At the crossroads
The real problem for Australia's financial services industry is not disruption, competing in a world of digital ecosystems or a lack of innovation, but the simple fact that many of our largest players live and work in a parallel universe to the one inhabited by their customers.
At one of Australia's big banks, the communications staff regularly edit the press clippings that go to the executive team to take out anything that may reflect badly on their ability to shape the news. Other financial services companies are simply too big for the top executive or the board to know what's going on until they see it on the front page.
In January, acting ASIC chairman Peter Kell reported that some of Australia's biggest insurance companies, including IAG, Suncorp, Allianz and QBE, worked with car dealers to sell car buyers add-on insurance, such as tyre and rim, sickness, asset protection and extended warranty insurance, that provided little or no value. Kell said that from 2013 to 2015, Australians paid $1.6 billion in premiums and received just 9c in the dollar back. "Where did the money go?" he asked. About half went back to the companies and the insurers paid the dealers $602 million in commissions.
"We also had identified the related car-yard practice of so-called 'flex commissions' (where) the finance companies not only allowed car dealers to decide what rate of interest to set for the loan, they financially incentivised dealers to charge customers a higher interest rate," Kell said.
Despite commenting to the media, Suncorp ("We are a trusted financial services partner") doesn't mention the episode on its website.
Allianz said in a media release: "As part of an analysis of our motor vehicle add-on insurance products, we have identified some policyholders who purchased cover which may not have been suited to their circumstances and others that did not notify us to cancel their cover.
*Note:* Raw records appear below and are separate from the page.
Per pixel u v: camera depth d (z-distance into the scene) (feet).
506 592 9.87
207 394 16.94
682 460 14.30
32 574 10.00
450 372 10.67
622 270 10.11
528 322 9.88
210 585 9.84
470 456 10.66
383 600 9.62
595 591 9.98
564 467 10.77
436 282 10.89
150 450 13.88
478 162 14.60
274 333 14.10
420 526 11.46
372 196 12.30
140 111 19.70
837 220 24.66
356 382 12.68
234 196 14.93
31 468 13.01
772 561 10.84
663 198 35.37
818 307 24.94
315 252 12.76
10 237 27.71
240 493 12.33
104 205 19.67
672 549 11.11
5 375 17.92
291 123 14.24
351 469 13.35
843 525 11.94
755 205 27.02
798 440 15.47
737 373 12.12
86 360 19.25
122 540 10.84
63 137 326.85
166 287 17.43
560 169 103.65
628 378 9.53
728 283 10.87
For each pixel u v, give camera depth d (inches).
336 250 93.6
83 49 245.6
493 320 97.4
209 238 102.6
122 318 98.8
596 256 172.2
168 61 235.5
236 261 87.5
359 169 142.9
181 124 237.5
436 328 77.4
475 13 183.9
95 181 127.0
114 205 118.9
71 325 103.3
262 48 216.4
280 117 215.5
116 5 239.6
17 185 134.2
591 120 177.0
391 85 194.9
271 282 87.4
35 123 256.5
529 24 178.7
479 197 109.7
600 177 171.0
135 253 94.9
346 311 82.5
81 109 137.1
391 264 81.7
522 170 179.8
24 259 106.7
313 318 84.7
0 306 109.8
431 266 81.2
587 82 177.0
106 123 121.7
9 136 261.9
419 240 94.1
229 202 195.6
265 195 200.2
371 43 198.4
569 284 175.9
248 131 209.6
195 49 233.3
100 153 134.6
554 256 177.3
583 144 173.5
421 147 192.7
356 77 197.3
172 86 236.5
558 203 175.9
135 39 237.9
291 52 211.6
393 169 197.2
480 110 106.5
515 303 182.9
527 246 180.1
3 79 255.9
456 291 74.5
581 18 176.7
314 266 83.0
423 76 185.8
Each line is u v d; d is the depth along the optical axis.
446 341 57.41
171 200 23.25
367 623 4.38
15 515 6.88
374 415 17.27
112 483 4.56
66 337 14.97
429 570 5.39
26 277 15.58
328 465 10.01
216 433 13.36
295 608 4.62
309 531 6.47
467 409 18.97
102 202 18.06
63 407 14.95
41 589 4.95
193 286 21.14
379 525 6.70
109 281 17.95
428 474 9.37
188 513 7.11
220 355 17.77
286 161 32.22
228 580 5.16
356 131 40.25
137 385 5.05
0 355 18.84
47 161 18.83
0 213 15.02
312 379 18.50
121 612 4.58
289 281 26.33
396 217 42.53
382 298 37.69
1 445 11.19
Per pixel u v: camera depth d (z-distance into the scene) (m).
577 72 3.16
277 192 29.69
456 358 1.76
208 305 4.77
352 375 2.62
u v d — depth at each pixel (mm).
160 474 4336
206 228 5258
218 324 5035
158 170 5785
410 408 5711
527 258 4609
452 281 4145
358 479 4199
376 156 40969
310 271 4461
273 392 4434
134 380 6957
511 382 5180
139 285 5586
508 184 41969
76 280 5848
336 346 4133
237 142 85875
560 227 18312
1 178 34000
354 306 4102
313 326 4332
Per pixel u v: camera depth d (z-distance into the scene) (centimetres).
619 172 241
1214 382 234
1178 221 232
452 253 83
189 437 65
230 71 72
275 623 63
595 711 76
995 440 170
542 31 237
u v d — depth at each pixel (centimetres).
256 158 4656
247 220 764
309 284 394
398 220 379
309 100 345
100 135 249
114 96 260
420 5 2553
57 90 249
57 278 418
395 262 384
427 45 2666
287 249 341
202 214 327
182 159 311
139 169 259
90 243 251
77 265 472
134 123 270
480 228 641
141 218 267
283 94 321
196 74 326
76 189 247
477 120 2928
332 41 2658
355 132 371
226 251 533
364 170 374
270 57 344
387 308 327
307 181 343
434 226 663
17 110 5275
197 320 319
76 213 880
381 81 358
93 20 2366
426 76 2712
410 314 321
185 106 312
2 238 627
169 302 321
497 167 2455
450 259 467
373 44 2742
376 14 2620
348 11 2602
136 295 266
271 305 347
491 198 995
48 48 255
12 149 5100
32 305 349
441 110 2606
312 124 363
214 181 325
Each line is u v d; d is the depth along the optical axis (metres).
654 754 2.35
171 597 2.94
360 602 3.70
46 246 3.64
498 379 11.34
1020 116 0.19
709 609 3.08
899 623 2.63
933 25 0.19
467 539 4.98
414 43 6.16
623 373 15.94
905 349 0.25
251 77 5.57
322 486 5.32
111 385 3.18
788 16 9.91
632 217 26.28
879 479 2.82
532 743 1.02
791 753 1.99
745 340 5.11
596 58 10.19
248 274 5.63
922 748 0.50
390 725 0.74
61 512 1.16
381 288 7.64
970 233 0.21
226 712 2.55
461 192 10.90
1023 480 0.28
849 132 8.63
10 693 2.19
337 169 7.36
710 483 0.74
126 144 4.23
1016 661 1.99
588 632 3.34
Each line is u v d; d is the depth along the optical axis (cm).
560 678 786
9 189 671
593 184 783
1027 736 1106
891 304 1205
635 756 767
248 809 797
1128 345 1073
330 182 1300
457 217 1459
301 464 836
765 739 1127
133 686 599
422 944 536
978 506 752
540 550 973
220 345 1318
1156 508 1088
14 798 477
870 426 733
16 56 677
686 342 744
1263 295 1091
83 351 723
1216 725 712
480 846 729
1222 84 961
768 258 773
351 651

Based on these assessments, we expect to refund approximately $45.6 million."
The real issue for the future of the financial services industry is growing government intervention. This follows public unhappiness expressed through the media and at a local electorate level. The bottom line is that government regulation is an act of distrust.
If things stay the same, the future for traditional financial services companies is clear: more consolidation, more regulation, governments responding to populism in limiting their ability to operate, power shifting to institutional investors, more managerialism and even less innovation, an even stronger focus on short-termism and limited productivity growth. And then there's disruption.